Analistas internacionais preveem mais uma alta de 0,75 ponto para a reunião de política monetária de 26 e 27 de julho, com o BC americano correndo o risco de desacelerar a atividade econômica para conter a inflação que está no patamar mais elevado em quase 41 anos. A inflação nas alturas começa a minar o consumo e a renda das famílias.

O aumento mais forte do juro combaterá a inflação, mas elevará as taxas de empréstimos que, por tabela, promoverão desaquecimento da economia. Não há consenso de que os EUA entrarão em recessão, mas a perspectiva de mais aumentos da taxa básica agrava essa percepção. No mercado futuro de Treasuries, bancos e investidores já sinalizam juro entre 4% e 4,25% para o fim do ano.

O gatilho para a aceleração da alta de juro nos EUA foi o resultado do índice de preços ao consumidor de maio divulgado em 10 de junho.

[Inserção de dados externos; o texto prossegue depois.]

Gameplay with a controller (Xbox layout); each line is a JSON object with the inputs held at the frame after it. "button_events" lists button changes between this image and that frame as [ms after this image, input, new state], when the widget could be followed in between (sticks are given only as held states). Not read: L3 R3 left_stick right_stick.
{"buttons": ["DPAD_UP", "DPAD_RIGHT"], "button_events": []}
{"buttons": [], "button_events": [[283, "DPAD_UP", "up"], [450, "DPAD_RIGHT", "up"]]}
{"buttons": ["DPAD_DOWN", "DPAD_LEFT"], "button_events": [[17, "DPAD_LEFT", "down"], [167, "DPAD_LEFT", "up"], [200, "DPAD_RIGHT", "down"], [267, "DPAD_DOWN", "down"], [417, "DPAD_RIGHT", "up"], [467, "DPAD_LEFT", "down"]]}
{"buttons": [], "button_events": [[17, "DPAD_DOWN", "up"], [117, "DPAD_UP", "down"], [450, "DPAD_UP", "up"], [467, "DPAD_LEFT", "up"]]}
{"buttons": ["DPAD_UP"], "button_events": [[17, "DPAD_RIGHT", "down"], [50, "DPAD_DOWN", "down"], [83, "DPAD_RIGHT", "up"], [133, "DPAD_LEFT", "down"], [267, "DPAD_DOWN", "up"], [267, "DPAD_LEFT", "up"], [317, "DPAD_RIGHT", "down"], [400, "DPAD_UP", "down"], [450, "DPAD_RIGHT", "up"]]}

A variação mensal do indicador, 1%, que surpreendeu o mercado e certamente o Fed, elevou a taxa anualizada a 8,6%.

Na esteira da inflação inesperada, os títulos do Tesouro americano dispararam. A taxa de 10 anos – benchmark global de títulos soberanos – atingiu 3,5% na terça-feira, 14 de junho, patamar mais elevado em quase duas décadas. Hoje, o título recuou a 3,4%.

Essa alta reflete a preferência de investidores internacionais pela qualidade do emissor. Nesse caso, os EUA. Esse movimento, denominado “flight to quality”, tem desdobramentos: força a reprecificação global de ativos e expõe a fragilidade de alguns países.

Não à toa, o Banco Central Europeu (BCE) – que já sinalizou aumento de juro em 0,50 ponto em setembro – convocou uma reunião extraordinária nesta quarta-feira para discutir as condições de mercado. E decidiu que usará um programa existente para ajudar a diminuir os custos crescentes de países da zona do Euro para financiar suas dívidas.

A situação dos títulos soberanos da Itália está no foco da instituição que identificou, sobretudo nos últimos dias, divergência acentuada de taxas de financiamento entre os países do bloco.

A atenção do BCE agrava preocupações com a rolagem de dívidas de governos – dívidas soberanas – inclusive porque traz à tona temores vividos em 2011, quando o banco foi obrigado a comprar títulos da Itália, Espanha, Portugal, Grécia, Irlanda para evitar um colapso financeiro na região – consequência da crise financeira global deflagrada em 2008 no mercado de hipotecas nos EUA.

Termômetro de aumento de tensão nos mercados quanto à escalada dos juros promovida pelos bancos centrais, o índice VIX (Volatility Index) – conhecido como o índice do medo – saiu do patamar de 24 pontos para 33 pontos em apenas cinco dias.

Embora sinal de condições financeiras mais restritivas que devem abater pontos no Produto Interno Bruto (PIB) americano e global, a decisão do Fed reduz incertezas e abre caminho para que o Banco da Inglaterra também aumente sua taxa de juros nesta quinta-feira de mercados fechados no Brasil pelo feriado de Corpus Christi. Desafio será o retorno, na sexta.